To learn: Amidst the Covid-19 pandemic, many Asian people living in the West have been discriminated against, often facing physical assaults for being lumped together as ‘Chinese’ due to the racist nickname given to Covid as the ‘Chinese virus’, or for wearing face masks long before Western governments and medical institutions conceded to including face coverings in their coronavirus strategies. The ‘maskophobia’, as it has come to be called, reveals the West’s haughtiness in refusing to learn from existing knowledge and previous experiences that East Asian regions have consolidated after facing the SARS coronavirus epidemic in 2003. In the era of fake news and conspiracy theories, doctors have even had to debunk unscientific myths about oxygen deprivation from face masks. Judging from the success stories of controlling the pandemic in high-density Asian places like Taiwan and Japan, it cannot be stressed enough how important it is to learn from and about each other.

In the span of a single year, we witness three happenings – the death of George Floyd, the removal of the Rhodes Statue, and maskphobia against Asians amidst Covid – that together reflect the urgency to decolonise ourselves. The point of decolonising for me is to never see them as isolated incidents that happened in a vacuum or only concern some of us. Instead, it is imperative to understand them as reflective of the way all our histories (histories of colonisation, gender oppression, social class exploitation, etc.) are yoked together and affect each other in the present moment. The important thing to do is to build solidarities and communicate with each other as much and as truthfully as possible, because as Asian American Studies scholar Jennifer Ho (2020) says powerfully: ‘anti-racism requires all of us to be in this together’.

References

Bhambra, Gurminder K. (2014) Postcolonial and decolonial dialogues. Postcolonial Studies 17 (2), pp. 115–121.

Ho, Jennifer. (2020) Anti-Asian racism, Black Lives Matter, and COVID-19. Japan Forum, 33 (1), pp. 148–159. doi: 10.1080/09555803.2020.1821749.

Parry, Benita. (2004) The institutionalization of postcolonial studies. In: Neil Lazarus, ed. The Cambridge Companion to Postcolonial Literary Studies. Cambridge: Cambridge University Press, pp. 66–80.

Quijano, Aníbal. (2000) Coloniality of power, Eurocentrism, and Latin America. Nepantla: Views from South, 1 (3), pp. 533–580.

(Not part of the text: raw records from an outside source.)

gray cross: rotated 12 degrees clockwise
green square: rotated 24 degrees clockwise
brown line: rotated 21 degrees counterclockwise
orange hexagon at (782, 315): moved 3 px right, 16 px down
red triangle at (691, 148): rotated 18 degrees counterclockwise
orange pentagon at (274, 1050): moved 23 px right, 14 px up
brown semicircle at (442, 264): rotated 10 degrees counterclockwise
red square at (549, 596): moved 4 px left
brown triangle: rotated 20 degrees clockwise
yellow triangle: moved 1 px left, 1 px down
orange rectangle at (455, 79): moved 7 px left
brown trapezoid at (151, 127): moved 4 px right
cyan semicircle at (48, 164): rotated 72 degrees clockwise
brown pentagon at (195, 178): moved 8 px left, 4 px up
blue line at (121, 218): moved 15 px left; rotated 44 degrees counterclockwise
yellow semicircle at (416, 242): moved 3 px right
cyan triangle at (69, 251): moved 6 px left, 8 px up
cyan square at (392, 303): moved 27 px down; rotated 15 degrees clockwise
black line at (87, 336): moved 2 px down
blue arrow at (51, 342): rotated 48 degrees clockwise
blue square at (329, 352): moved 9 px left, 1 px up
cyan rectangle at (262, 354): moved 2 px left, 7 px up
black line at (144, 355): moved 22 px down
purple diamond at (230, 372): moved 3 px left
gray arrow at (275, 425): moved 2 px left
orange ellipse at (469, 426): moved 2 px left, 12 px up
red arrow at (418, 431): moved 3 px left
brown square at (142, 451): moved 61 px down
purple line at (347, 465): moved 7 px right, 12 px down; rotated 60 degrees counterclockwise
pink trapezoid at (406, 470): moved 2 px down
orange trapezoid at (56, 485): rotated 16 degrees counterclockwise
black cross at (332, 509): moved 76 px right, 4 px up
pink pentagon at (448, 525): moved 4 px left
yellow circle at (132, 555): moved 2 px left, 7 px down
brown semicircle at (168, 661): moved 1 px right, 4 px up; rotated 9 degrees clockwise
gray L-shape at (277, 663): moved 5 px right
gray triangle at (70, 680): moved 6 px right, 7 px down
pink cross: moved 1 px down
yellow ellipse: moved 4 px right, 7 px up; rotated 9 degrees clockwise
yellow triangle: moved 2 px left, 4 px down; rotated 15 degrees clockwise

Shohat, Ella. (1992) Notes on the ‘post-colonial’. Social Text, 31/32, pp. 99–113.

Walsh, Catherine E., and Walter D. Mignolo. (2018) On Decoloniality: Concepts, Analytics, Praxis. Durham and London: Duke University Press.

[Michael Tsang is Leverhulme Postdoctoral Fellow based in the School of Modern Languages, Newcastle University, working on a project on 20th-century book circulation between the West and East Asia (China/Japan). He is an administrator of this blog.]